Qualitative information showed that the experimental group improved 12 weeks after the intervention program stopped (T3). This is very promising information as it could be possible that the effects of the strategy training need time to become a new automatic process. Because of ethical reasons, the control group received the strategy training between T2 and T3. Therefore, we were unable to measure actual long-term effects of GMT in adults with ADHD. Future research could include investigating GMT in adults with ADHD compared with a waiting-list control group. In this study, it was ethically not allowed to make the “control” group wait because of the high level of distress it could cause and need of care of participants. It could be assumed that because the “control” group had the advantage of “distributed practice,” the “control” group would in fact improve more over time (Wilson, 2003).

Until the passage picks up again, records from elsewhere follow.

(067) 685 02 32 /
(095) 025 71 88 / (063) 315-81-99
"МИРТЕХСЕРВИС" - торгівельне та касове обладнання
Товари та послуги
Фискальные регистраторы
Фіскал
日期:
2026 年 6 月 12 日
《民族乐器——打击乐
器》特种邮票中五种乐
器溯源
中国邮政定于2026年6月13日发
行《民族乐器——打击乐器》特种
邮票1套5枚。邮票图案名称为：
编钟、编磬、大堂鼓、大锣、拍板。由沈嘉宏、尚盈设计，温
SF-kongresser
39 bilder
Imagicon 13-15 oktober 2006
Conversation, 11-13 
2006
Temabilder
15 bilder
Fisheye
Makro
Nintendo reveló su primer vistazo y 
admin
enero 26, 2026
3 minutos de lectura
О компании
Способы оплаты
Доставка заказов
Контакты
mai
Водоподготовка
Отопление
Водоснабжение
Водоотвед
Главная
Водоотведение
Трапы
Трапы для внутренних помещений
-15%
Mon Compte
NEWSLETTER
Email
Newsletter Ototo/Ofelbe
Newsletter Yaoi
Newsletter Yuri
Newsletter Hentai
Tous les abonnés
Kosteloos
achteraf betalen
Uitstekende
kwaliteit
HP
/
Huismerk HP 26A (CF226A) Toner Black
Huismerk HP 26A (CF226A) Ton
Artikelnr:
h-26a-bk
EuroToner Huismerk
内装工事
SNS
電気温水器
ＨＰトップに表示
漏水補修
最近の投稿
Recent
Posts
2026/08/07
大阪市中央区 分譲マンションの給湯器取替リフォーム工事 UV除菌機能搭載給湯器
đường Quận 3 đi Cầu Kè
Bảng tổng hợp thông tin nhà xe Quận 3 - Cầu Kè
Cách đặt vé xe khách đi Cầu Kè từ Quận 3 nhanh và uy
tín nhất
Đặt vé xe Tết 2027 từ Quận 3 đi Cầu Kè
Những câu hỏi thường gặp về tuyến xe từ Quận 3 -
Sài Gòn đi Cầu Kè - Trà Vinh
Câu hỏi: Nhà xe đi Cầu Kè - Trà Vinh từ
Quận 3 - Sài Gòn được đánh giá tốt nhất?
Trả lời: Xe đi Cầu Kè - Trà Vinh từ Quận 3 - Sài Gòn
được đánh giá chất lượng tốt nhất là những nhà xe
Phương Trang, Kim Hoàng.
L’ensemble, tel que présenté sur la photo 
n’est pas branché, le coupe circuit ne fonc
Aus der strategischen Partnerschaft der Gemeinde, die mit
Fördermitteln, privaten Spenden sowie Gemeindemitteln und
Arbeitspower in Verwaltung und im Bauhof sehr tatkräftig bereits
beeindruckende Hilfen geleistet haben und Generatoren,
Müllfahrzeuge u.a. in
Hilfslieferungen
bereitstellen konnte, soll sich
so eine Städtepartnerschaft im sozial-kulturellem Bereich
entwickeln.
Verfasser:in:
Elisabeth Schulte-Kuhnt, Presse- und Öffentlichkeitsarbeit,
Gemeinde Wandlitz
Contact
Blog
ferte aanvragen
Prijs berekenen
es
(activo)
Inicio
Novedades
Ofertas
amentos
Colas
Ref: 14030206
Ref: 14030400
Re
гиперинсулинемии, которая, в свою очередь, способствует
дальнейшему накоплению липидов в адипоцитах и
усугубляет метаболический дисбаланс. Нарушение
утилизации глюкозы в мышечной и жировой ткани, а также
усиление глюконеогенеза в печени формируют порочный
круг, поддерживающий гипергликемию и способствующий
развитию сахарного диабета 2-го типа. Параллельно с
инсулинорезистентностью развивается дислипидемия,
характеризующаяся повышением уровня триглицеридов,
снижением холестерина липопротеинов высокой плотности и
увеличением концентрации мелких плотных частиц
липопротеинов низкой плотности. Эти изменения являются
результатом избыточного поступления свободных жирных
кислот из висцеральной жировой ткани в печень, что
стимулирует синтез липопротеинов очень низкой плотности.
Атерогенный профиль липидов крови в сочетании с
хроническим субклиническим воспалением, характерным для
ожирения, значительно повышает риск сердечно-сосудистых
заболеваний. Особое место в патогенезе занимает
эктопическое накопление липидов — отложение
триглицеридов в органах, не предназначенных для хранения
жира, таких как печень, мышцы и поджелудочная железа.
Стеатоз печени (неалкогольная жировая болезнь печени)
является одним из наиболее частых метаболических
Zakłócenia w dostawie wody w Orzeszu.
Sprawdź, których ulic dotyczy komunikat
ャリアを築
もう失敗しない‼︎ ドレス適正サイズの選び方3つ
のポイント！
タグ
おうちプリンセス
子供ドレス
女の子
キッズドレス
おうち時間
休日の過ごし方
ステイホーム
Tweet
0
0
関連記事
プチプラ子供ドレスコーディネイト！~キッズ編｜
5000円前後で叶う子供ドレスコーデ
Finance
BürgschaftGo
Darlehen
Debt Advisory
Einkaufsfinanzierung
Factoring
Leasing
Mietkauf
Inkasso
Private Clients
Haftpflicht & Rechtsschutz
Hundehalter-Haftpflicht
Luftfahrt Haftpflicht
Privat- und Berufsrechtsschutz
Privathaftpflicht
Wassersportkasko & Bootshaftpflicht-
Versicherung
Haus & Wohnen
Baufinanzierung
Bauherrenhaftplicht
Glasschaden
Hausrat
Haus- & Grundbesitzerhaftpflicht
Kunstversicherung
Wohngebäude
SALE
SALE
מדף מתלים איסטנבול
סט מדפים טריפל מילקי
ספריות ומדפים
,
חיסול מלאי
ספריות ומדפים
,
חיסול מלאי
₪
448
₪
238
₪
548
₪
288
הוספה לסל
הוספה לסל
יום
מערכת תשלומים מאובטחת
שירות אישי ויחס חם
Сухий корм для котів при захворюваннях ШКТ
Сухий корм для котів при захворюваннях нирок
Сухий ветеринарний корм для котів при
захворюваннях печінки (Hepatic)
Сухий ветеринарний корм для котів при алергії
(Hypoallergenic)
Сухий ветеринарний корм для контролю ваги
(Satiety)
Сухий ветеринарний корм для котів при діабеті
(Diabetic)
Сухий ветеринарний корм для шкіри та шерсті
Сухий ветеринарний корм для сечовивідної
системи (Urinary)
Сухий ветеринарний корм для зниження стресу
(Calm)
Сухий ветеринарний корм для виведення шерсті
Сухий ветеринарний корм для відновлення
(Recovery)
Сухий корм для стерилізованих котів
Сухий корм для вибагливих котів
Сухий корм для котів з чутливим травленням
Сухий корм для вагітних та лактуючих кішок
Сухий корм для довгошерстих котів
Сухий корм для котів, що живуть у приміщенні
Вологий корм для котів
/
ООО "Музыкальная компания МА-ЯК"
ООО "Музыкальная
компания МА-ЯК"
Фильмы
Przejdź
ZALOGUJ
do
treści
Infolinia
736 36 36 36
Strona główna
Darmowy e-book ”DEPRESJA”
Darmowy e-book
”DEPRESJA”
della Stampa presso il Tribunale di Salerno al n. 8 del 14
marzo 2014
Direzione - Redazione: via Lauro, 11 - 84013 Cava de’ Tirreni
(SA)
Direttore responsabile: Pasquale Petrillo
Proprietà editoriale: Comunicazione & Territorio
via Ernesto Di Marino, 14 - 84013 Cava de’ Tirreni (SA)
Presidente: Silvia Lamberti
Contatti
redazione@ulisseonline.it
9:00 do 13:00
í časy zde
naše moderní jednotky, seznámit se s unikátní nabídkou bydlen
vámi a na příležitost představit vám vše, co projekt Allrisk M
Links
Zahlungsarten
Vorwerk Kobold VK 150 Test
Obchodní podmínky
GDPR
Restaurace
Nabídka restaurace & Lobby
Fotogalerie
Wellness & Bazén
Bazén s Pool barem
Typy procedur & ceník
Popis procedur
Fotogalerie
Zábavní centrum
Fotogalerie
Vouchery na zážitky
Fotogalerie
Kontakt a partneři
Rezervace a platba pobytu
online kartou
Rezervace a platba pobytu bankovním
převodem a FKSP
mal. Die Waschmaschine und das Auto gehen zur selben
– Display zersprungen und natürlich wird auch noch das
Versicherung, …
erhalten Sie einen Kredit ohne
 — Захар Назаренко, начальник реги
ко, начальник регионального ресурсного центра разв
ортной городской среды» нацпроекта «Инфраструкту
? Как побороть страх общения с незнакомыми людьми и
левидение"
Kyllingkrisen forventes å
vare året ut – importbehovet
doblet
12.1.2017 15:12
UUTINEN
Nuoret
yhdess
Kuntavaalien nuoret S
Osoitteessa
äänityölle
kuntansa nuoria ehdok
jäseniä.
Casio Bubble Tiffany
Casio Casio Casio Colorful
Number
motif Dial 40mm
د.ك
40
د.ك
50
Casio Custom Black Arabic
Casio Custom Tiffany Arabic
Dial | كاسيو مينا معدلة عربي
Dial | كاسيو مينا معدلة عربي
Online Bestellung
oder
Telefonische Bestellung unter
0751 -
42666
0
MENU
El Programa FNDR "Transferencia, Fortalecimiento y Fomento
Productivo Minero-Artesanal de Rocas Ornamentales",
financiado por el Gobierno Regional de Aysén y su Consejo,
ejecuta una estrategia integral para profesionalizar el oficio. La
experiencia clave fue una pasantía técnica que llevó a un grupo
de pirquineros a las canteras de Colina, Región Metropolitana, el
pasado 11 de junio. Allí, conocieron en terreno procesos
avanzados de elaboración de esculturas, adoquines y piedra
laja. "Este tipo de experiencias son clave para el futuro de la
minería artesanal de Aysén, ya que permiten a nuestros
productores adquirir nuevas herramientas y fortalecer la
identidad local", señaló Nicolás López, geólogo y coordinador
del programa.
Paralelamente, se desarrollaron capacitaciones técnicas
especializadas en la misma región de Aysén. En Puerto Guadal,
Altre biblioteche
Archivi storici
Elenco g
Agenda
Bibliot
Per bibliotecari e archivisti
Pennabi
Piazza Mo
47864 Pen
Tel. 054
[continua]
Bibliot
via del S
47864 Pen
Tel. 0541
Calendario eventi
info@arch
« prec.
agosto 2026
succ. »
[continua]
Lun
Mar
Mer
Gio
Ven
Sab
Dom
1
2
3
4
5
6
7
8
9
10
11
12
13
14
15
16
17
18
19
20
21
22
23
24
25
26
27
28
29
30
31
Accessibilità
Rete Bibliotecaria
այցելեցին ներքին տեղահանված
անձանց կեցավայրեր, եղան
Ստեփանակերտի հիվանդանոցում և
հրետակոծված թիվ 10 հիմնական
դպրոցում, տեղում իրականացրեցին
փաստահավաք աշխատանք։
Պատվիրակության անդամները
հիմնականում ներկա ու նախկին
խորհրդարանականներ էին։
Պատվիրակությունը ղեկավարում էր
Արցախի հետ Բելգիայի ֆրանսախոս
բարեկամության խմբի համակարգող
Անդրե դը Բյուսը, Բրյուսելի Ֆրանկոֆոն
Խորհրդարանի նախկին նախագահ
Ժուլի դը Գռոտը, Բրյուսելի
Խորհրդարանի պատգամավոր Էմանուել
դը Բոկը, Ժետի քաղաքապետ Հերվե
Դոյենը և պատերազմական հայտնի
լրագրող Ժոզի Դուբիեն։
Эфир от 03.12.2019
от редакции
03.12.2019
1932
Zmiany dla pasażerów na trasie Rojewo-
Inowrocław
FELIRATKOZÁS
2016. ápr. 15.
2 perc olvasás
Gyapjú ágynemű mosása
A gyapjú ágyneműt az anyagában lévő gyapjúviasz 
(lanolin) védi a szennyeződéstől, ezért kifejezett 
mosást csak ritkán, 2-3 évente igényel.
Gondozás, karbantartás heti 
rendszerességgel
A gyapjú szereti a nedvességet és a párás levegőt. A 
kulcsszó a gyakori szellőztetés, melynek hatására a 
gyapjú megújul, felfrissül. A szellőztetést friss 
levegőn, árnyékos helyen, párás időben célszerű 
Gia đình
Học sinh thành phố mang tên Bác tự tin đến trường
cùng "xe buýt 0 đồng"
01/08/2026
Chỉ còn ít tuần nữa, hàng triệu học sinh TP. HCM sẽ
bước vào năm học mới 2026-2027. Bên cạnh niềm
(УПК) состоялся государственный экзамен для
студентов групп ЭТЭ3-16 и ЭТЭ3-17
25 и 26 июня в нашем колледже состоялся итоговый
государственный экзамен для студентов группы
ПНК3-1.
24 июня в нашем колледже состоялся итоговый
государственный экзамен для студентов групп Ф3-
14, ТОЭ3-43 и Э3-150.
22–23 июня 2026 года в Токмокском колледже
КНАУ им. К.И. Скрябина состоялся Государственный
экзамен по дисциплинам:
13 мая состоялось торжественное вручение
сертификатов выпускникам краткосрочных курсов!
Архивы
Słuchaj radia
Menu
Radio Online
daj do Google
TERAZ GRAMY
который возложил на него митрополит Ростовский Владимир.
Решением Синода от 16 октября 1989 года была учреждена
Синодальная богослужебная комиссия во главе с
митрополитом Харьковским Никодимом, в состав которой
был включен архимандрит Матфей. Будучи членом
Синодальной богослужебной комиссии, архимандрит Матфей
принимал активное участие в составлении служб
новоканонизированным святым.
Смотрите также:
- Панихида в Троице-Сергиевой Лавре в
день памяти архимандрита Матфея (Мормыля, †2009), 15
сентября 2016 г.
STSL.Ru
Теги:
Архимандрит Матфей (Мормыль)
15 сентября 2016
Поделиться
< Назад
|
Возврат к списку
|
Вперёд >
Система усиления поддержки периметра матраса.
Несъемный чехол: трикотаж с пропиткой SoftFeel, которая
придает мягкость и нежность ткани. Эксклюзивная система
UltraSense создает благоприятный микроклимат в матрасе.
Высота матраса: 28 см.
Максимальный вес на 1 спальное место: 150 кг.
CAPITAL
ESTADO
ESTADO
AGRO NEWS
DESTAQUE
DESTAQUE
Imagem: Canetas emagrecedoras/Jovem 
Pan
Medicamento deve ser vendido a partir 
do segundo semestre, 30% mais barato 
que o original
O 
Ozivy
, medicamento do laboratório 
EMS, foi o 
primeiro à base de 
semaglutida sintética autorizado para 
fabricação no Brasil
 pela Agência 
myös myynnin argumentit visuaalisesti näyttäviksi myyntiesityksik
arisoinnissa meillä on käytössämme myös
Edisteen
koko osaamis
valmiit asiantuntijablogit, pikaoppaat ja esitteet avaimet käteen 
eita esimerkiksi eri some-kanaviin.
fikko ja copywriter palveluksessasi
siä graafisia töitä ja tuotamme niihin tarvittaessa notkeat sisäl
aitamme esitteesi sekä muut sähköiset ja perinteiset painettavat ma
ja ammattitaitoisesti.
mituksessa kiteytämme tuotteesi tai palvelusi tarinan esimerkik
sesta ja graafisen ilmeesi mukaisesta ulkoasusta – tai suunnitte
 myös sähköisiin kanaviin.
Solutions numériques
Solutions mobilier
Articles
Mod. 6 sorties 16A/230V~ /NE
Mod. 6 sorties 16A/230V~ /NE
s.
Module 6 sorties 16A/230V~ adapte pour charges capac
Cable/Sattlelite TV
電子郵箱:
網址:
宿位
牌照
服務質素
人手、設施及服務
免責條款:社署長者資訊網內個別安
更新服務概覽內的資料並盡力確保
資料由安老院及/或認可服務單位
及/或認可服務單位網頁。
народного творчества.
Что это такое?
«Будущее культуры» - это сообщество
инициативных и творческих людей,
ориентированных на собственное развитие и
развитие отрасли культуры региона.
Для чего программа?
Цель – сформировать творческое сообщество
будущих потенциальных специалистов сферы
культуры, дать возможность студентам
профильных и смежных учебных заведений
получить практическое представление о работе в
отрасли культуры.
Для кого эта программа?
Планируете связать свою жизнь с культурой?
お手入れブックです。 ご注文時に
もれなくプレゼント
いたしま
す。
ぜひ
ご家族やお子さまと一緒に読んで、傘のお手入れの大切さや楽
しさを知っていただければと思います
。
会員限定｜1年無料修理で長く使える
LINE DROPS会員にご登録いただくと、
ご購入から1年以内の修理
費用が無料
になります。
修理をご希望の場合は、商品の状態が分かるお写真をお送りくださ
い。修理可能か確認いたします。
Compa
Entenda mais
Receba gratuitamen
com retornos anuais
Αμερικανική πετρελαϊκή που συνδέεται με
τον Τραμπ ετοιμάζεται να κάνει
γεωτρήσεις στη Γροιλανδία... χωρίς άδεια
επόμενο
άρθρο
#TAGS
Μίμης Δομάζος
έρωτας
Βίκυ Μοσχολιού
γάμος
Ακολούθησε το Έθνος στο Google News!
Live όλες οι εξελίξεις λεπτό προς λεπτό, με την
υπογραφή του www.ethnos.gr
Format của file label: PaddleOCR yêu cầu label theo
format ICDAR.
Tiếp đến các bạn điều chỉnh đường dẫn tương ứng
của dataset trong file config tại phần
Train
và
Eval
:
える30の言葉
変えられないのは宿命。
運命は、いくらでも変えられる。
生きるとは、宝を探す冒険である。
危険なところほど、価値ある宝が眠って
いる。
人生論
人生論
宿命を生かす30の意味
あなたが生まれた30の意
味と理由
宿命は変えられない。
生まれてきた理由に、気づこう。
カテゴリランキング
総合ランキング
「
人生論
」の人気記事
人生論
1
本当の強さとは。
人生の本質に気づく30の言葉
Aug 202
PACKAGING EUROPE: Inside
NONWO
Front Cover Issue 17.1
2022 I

This study found an effect of GMT over and above psycho-education for adults with ADHD in a clinical interview. The CIBIC was sensitive to detect clinical change and has potential in the contribution to the evaluation of neuropsychological intervention. Future research should include larger groups and a waiting-list control group.
Footnotes
Declaration of Conflicting Interests
The author(s) declared no potential conflicts of interest with respect to the research, authorship, and/or publication of this article.
Funding
The author(s) received no financial support for the research, authorship, and/or publication of this article.